====== EXTRAIT FOURNI ======

Une journée pas comme les autres

Ce début d’année 2020 fut assez tranquille sur la base, rythmé par l’accalmie progressive de la tempête qui nous a affecté le 31 et le 1er. Dans la continuité de cette grosse perturbation, le ciel est resté généralement bien gris, avec un vent modéré le 2, puis un vent calme depuis vendredi 3. Chacun a vaqué à ses occupations, une petite routine s’installant fort logiquement. J’avais évoqué le 1er au soir lors de notre petit briefing météo la possibilité d’avoir du brouillard, un phénomène rare ici (ça n’arrive pas tous les ans), vendredi ou samedi, avant le retour probable du soleil pour dimanche 5. En effet, avec la tombée du vent, et des conditions restant très humides, avec de petites chutes de neige tous les jours, le brouillard semblait possible pour la fin de semaine. Le modèle ciblait vendredi après-midi ou samedi. Finalement, le brouillard est arrivé… ce dimanche !

Ce dimanche fut donc une journée météorologiquement compliquée. J’étais déjà de service hier samedi 4, où j’ai guetté le brouillard, qui ne s’est pas montré, contrairement à la neige, comme les jours précédents.  J’envisageais plutôt sereinement une amélioration pour ce dimanche. En raison du beau temps attendu, un avion venant de Dome C/Concordia, la base franco-italienne située en altitude sur le continent était attendu, pour faire un aller-retour dans la journée. Pour ce faire, et bien préparer le vol, il me fallait commencer à envoyer des observations météo de DDU et du vent à la piste voisine de D10 dès 6h ce matin. En effet, les pilotes ont besoin de connaître le temps à destination 2 heures avant le décollage, pour préparer leur vol, puis on leur envoie un rapport détaillé du temps sur notre site toutes les heures, jusqu’à l’arrivée de l’avion, et même jusqu’au redécollage (l’avion ne reste jamais posé plus d’une heure à D10, en pratique), voire 1 ou 2 heures après, en cas de nécessité de rebrousser chemin.

Ces « journées aéronautiques » apportent une variété très intéressante mais parfois fatigantes à nos journées classiques de travail, surtout quand il faut commencer les rapports météo horaires à 3h du matin, ce qui arrive parfois. Donc, je me lève un peu avant 6h, attendant plutôt du beau temps, je me rends compte par la fenêtre de ma chambre que le ciel est gris, et bas, mauvaise surprise. Je me dirige vers le bureau météo pour envoyer, comme prévu, mon premier mail d’observations de la journée. Vers 7h, pour le second rapport, j’aperçois que la couche de stratus (nuages bien bas et gris) se déchire depuis le continent, et que ce mouvement semble gagner DDU. Je suis alors confiant pour la suite et j’élabore assez sereinement ma prévision du jour, maintenant un soleil assez largement présent, malgré quelques passages nuageux. Et effectivement, entre 7h15 et 8h45, le soleil perce bien, dévoilant la couche de stratus avec de jolis contrastes de couleurs, comme on le voit sur les photos jointes à ce billet, et comme on en voit rarement par ici, ces nuages n’étant pas fréquents, en tout cas pas en nappe uniforme et très basse comme cela.

======

▶ OBJET DE L'EXERCICE: Reprenez le récit de cette journée météo sur la base et prolongez-le à partir de sa dernière phrase. Les enregistrements ne sont d'aucune utilité ici.

====== LIGNES DU CORPUS ======

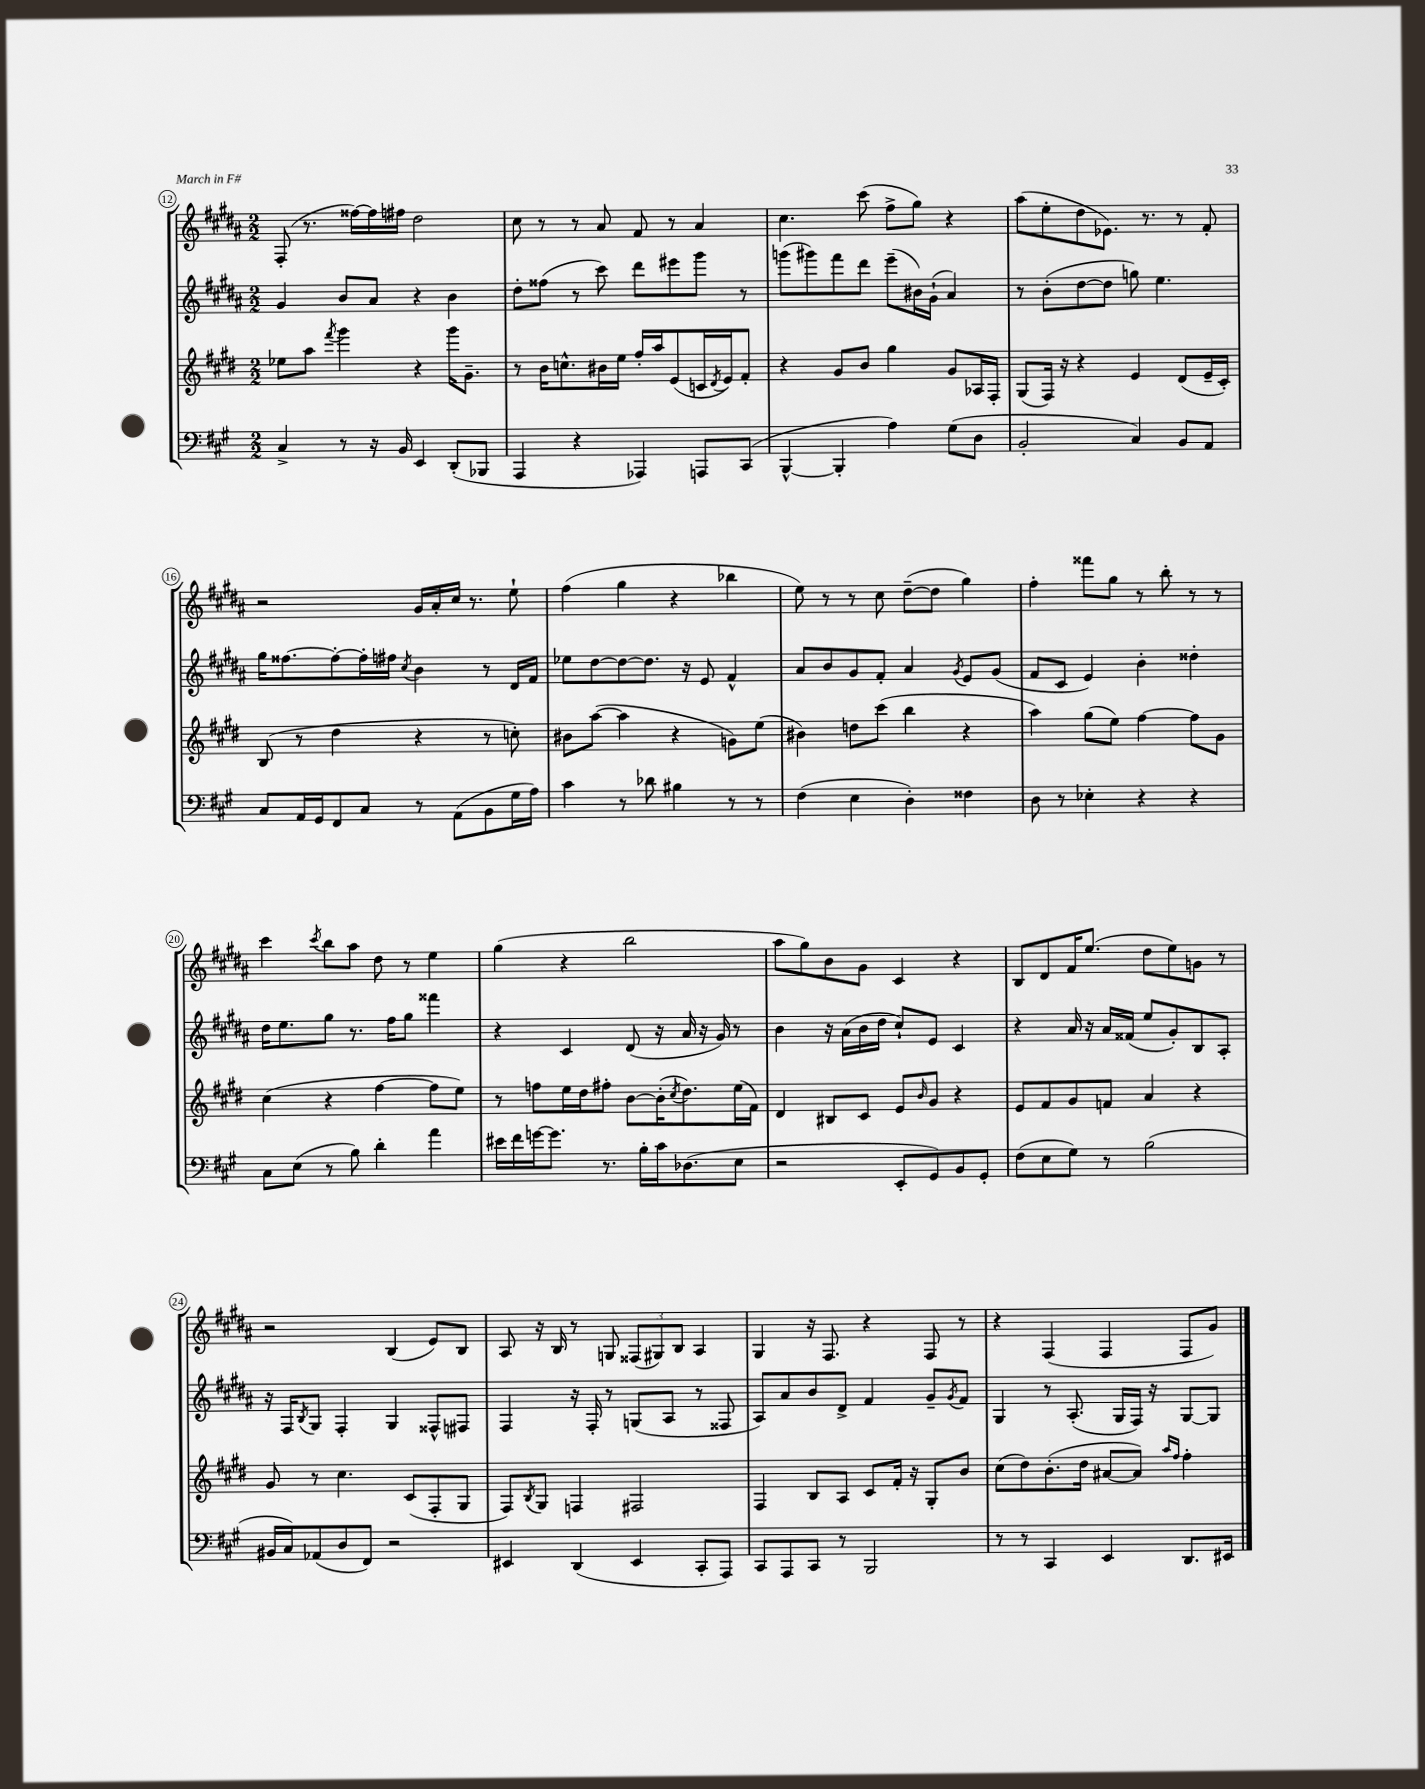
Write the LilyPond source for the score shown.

<<
\new StaffGroup <<
\new Staff = "s0" {
    \clef treble \key b \major \numericTimeSignature \time 2/2
    fis8-.( r8. fisis''16~) fisis''16 fis''16 dis''2 |
    cis''8 r8 r8 ais'8 fis'8 r8 ais'4 |
    cis''4. cis'''8( fis''8-> gis''8) r4 |
    ais''8( e''8-. dis''8 ees'8.) r8. r8 fis'8-. |
    r2 gis'16 ais'16-. cis''16 r8. e''8-! |
    fis''4( gis''4 r4 bes''4 |
    e''8) r8 r8 cis''8 dis''8~--( dis''8 gis''4) |
    fis''4-. fisis'''8 gis''8 r8 b''8-. r8 r8 |
    cis'''4 \acciaccatura { cis'''8 } b''8 ais''8 dis''8 r8 e''4 |
    gis''4( r4 b''2 |
    ais''8 gis''8) b'8 gis'8 cis'4 r4 |
    b8 dis'8 fis'16 e''8.( dis''8 e''8) g'8 r8 |
    r2 b4( e'8) b8 |
    ais8 r16 b16 r8 g8 \tuplet 3/2 { fisis8( gis8) b8 } ais4 |
    gis4 r16 fis8. r4 fis8 r8 |
    r4 fis4( fis4 fis8 gis'8) \bar "|." |
}
\new Staff = "s1" {
    \clef treble \key b \major \numericTimeSignature \time 2/2
    gis'4 b'8 ais'8 r4 b'4 |
    dis''8-. fisis''8( r8 cis'''8) dis'''8 eis'''8 gis'''8 r8 |
    g'''8( gis'''8) fis'''8 dis'''8 e'''8--( bis'16) gis'16-!( ais'4) |
    r8 b'8-.( dis''8~ dis''8 g''8) e''4. |
    gis''16 fisis''8.~ fisis''8~-. fisis''16-. fis''16 \acciaccatura { cis''8 } b'4 r8 dis'16 fis'16 |
    ees''8 dis''8~ dis''8~ dis''8. r16 e'8 fis'4-^ |
    ais'8 b'8 gis'8 fis'8-. ais'4 \acciaccatura { gis'8 } e'8 gis'8( |
    fis'8 cis'8 e'4) b'4-. disis''4-. |
    dis''16 e''8. gis''8 r8. fis''16 gis''8 fisis'''4 |
    r4 cis'4 dis'8( r16 ais'16 r16 gis'16) r8 |
    b'4 r16 ais'16( b'16 dis''16 cis''8-!) e'8 cis'4 |
    r4 ais'16 r16 ais'16 fisis'16( e''8 gis'8-.) b8 ais8-. |
    r16 fis16 \acciaccatura { b8 } gis8 fis4-. gis4 fisis8-^ fis8 |
    fis4 r16 fis16-. r8 g8( ais8 r8 fisis8 |
    ais8) ais'8 b'8 dis'8-> fis'4 gis'8-- \acciaccatura { gis'8 } fis'8 |
    gis4 r8 ais8.-.( gis16 fis16) r16 gis8~ gis8 \bar "|." |
}
\new Staff = "s2" {
    \clef treble \key e \major \numericTimeSignature \time 2/2
    ees''8 a''8 \acciaccatura { fis'''8 } gis'''4 r4 gis'''16 gis'8.-- |
    r8 b'16 c''8.-^ bis'16 e''16 fis''16-. a''16 e'8( c'16 \acciaccatura { dis'8 } e'16) fis'8-. |
    r4 gis'8 b'8 gis''4 gis'8 aes16 fis16-. |
    gis8( fis16) r16 r4 e'4 dis'8( e'16-- cis'16-.) |
    b8( r8 dis''4 r4 r8 c''8-.) |
    bis'8 a''8~( a''4 r4 g'8) e''8( |
    bis'4) d''8 cis'''8( b''4 r4 |
    a''4) gis''8( e''8) fis''4~ fis''8 gis'8 |
    cis''4( r4 fis''4~ fis''8 e''8) |
    r8 f''8 e''16 dis''16 fis''8-. b'8~ b'16-.( \acciaccatura { cis''8 } dis''8.) e''16( fis'16) |
    dis'4 bis8 cis'8 e'8 \grace { b'16 } gis'8 r4 |
    e'8 fis'8 gis'8 f'8 a'4 r4 |
    gis'8 r8 cis''4. cis'8( fis8-. gis8 |
    fis8) \acciaccatura { b8 } gis8 f4 fis2 |
    fis4 b8 a8 cis'8 fis'16-. r16 gis8-. b'8 |
    cis''8( dis''8) b'8.-.( dis''16 ais'8~ ais'8) \grace { a''16 fis''16 } fis''4-. \bar "|." |
}
\new Staff = "s3" {
    \clef bass \key a \major \numericTimeSignature \time 2/2
    cis4-> r8 r16 b,16 e,4 d,8-.( bes,,8 |
    a,,4 r4 aes,,4) a,,8 cis,8( |
    b,,4~-^ b,,4-. a4) gis8( d8 |
    b,2-. cis4) b,8 a,8 |
    cis8 a,16 gis,16 fis,8 cis8 r8 a,8( b,8 gis16 a16) |
    cis'4 r8 des'8 bis4 r8 r8 |
    fis4( e4 d4-.) fisis4 |
    d8 r8 ees4-. r4 r4 |
    cis8 e8( r8 b8) d'4-. a'4 |
    eis'16 fis'16 g'16~ g'8. r8. b16-. cis'16 des8.( e8 |
    r2 e,8-. gis,8) b,8 gis,8-. |
    fis8( e8 gis8) r8 b2( |
    bis,16 cis16) aes,8( d8 fis,8) r2 |
    eis,4 d,4( eis,4 cis,8-. a,,8) |
    cis,8 a,,8 cis,8 r8 b,,2 |
    r8 r8 cis,4 e,4 d,8. eis,16 \bar "|." |
}
>>
>>
\layout { \context { \Score currentBarNumber = #12 \override BarNumber.stencil = #(make-stencil-circler 0.1 0.3 ly:text-interface::print) } }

======

▶ RÉPONSE ATTENDUE:
Je prépare tranquillement mon lâcher de ballon, dans des conditions idéales, plutôt douces (-0,8°C) et avec 7km/h de vent, donc bien calmes. Au moment du lâcher, je m’aperçois que le vent continental bien sec qui avait poussé cette couche de stratus vers le large est tombé, et qu’un vent maritime a repris le dessus, que le ciel se recouvre… Une demi heure après, le brouillard tombe sur DDU, avec une visibilité d’environ 400-500m au plus épais (on parle de brouillard quand la visibilité tombe en dessous du kilomètre). Autant mes mails d’observation météo de 7h puis 8h étaient encourageants pour l’avion, autant dès celui de 9h, puis encore plus à 10h, le vol est suspendu, repoussé, en attendant une amélioration des conditions, encore envisagées avec peut être un peu de brassage lié au vent, qui est attendu.

Ce brassage et ce renforcement du vent n’aura finalement jamais eu lieu, le ciel restant couvert, bas (plafond à 200m, parfois plus bas) toute la journée. L’avion a ainsi été retardé 3 fois, avant de décider un report à un éventuel vol nocturne, qui pourrait se produire dans les prochaines heures. Côté météo, après une légère amélioration de la visibilité horizontale dans l’après-midi, on a terminé en beauté avec, juste avant le dîner, le retour d’une brume épaisse, limite brouillard, et surtout une chute de gros flocons qui nous a accompagné pendant tout le repas, pour me narguer définitivement, alors que le soleil perçait timidement la couche, au loin (voir la photo jointe, là aussi !), comme il avait déjà tenté de le faire en fin début, puis en fin de matinée. Ce qu’on appelle dans notre jargon de météorologues « les phénomènes de basses couches », très dépendants de conditions très locales, souvent micro-climatiques, le plus difficile à prévoir, en France ou ailleurs, ici.à plus forte raison, où la prévision reste un art encore un peu expérimental, bien que souvent gratifiant.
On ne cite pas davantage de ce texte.